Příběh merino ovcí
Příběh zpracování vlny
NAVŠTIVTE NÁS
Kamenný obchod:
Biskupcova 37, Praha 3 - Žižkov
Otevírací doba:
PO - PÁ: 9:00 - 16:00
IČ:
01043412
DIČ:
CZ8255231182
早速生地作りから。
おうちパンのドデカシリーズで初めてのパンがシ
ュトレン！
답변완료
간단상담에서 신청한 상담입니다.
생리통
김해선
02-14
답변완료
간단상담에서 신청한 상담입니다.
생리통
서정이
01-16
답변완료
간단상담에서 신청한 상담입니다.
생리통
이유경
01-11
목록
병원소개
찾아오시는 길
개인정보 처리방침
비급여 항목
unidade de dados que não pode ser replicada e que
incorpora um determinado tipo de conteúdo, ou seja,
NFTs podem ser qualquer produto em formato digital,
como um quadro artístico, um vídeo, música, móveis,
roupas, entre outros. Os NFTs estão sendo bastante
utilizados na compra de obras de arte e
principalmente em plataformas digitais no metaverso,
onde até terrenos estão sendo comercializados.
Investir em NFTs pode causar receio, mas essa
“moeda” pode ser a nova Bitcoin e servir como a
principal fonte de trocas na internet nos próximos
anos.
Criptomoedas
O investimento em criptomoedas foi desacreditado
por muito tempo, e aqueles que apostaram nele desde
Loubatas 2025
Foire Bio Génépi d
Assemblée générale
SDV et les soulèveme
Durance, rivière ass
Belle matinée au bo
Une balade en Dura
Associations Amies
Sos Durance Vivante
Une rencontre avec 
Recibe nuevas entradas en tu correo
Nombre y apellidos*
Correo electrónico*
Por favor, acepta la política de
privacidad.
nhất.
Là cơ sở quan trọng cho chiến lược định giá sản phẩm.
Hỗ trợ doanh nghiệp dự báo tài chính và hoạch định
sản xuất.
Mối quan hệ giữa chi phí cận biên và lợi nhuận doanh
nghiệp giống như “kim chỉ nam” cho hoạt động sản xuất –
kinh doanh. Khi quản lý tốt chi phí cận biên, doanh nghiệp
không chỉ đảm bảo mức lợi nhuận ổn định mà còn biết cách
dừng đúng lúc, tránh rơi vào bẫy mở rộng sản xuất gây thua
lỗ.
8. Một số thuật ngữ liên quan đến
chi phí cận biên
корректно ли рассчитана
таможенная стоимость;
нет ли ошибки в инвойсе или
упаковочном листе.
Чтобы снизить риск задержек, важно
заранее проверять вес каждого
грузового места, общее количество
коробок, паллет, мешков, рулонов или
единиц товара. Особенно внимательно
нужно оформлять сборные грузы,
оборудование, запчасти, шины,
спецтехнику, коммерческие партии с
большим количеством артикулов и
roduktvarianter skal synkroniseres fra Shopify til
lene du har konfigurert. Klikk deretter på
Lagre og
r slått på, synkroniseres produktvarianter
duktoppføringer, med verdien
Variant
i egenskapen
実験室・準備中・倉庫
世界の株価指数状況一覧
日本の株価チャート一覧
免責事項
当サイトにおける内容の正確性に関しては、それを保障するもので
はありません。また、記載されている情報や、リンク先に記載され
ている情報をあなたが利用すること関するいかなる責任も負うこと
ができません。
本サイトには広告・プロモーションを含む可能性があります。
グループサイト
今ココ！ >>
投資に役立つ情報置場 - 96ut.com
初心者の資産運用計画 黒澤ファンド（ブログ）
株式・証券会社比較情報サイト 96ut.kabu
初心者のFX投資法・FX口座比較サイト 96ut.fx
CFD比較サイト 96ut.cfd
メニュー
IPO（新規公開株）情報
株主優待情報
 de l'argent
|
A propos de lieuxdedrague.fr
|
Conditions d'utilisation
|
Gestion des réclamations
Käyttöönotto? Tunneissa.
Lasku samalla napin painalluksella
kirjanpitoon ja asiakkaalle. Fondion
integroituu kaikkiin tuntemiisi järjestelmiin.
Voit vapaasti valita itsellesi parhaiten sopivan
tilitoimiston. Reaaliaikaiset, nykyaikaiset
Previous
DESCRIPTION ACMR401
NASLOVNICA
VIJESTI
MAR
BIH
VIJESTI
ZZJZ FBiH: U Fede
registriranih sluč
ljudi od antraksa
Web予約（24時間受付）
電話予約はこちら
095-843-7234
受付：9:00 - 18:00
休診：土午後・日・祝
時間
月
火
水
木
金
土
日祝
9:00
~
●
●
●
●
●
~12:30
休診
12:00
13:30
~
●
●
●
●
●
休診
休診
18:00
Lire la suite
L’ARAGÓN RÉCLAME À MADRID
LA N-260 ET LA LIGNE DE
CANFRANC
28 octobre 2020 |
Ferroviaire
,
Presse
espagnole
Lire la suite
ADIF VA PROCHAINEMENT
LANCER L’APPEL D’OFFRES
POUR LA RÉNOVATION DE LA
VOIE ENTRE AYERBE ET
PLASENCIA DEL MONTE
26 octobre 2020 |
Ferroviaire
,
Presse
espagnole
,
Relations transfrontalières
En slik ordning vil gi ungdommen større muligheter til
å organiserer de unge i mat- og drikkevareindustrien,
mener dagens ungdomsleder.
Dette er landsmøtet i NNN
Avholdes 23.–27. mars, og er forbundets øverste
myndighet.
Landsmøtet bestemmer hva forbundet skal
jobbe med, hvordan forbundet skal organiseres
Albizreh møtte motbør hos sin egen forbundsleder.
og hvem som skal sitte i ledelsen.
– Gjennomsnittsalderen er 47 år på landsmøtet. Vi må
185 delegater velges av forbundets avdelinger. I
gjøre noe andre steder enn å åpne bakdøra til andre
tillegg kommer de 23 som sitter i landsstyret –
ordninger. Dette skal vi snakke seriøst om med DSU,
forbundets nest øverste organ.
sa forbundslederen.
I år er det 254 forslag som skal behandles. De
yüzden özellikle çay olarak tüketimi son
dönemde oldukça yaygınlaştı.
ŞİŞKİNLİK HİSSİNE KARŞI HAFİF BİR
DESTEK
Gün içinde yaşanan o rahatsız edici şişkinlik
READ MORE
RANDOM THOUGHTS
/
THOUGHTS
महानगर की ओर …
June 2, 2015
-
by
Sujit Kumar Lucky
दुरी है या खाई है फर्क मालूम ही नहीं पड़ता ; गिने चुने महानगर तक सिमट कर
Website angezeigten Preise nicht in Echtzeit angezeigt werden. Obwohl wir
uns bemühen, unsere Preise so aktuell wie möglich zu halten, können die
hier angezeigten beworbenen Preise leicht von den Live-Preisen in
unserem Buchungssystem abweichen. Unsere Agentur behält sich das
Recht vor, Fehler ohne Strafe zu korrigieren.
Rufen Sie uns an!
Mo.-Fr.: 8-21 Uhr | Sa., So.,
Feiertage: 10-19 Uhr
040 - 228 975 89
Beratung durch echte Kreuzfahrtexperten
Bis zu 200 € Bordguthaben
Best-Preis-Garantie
────────────────────
**ACTIVITY:**
Give the lines from the start of the listing up to and including the line with "большим количеством артикулов и" as a numbered list, leaving out any blank lines.

**RESPONSE TO THIS EXERCISE:**
1. Příběh merino ovcí
2. Příběh zpracování vlny
3. NAVŠTIVTE NÁS
4. Kamenný obchod:
5. Biskupcova 37, Praha 3 - Žižkov
6. Otevírací doba:
7. PO - PÁ: 9:00 - 16:00
8. IČ:
9. 01043412
10. DIČ:
11. CZ8255231182
12. 早速生地作りから。
13. おうちパンのドデカシリーズで初めてのパンがシ
14. ュトレン！
15. 답변완료
16. 간단상담에서 신청한 상담입니다.
17. 생리통
18. 김해선
19. 02-14
20. 답변완료
21. 간단상담에서 신청한 상담입니다.
22. 생리통
23. 서정이
24. 01-16
25. 답변완료
26. 간단상담에서 신청한 상담입니다.
27. 생리통
28. 이유경
29. 01-11
30. 목록
31. 병원소개
32. 찾아오시는 길
33. 개인정보 처리방침
34. 비급여 항목
35. unidade de dados que não pode ser replicada e que
36. incorpora um determinado tipo de conteúdo, ou seja,
37. NFTs podem ser qualquer produto em formato digital,
38. como um quadro artístico, um vídeo, música, móveis,
39. roupas, entre outros. Os NFTs estão sendo bastante
40. utilizados na compra de obras de arte e
41. principalmente em plataformas digitais no metaverso,
42. onde até terrenos estão sendo comercializados.
43. Investir em NFTs pode causar receio, mas essa
44. “moeda” pode ser a nova Bitcoin e servir como a
45. principal fonte de trocas na internet nos próximos
46. anos.
47. Criptomoedas
48. O investimento em criptomoedas foi desacreditado
49. por muito tempo, e aqueles que apostaram nele desde
50. Loubatas 2025
51. Foire Bio Génépi d
52. Assemblée générale
53. SDV et les soulèveme
54. Durance, rivière ass
55. Belle matinée au bo
56. Une balade en Dura
57. Associations Amies
58. Sos Durance Vivante
59. Une rencontre avec 
60. Recibe nuevas entradas en tu correo
61. Nombre y apellidos*
62. Correo electrónico*
63. Por favor, acepta la política de
64. privacidad.
65. nhất.
66. Là cơ sở quan trọng cho chiến lược định giá sản phẩm.
67. Hỗ trợ doanh nghiệp dự báo tài chính và hoạch định
68. sản xuất.
69. Mối quan hệ giữa chi phí cận biên và lợi nhuận doanh
70. nghiệp giống như “kim chỉ nam” cho hoạt động sản xuất –
71. kinh doanh. Khi quản lý tốt chi phí cận biên, doanh nghiệp
72. không chỉ đảm bảo mức lợi nhuận ổn định mà còn biết cách
73. dừng đúng lúc, tránh rơi vào bẫy mở rộng sản xuất gây thua
74. lỗ.
75. 8. Một số thuật ngữ liên quan đến
76. chi phí cận biên
77. корректно ли рассчитана
78. таможенная стоимость;
79. нет ли ошибки в инвойсе или
80. упаковочном листе.
81. Чтобы снизить риск задержек, важно
82. заранее проверять вес каждого
83. грузового места, общее количество
84. коробок, паллет, мешков, рулонов или
85. единиц товара. Особенно внимательно
86. нужно оформлять сборные грузы,
87. оборудование, запчасти, шины,
88. спецтехнику, коммерческие партии с
89. большим количеством артикулов и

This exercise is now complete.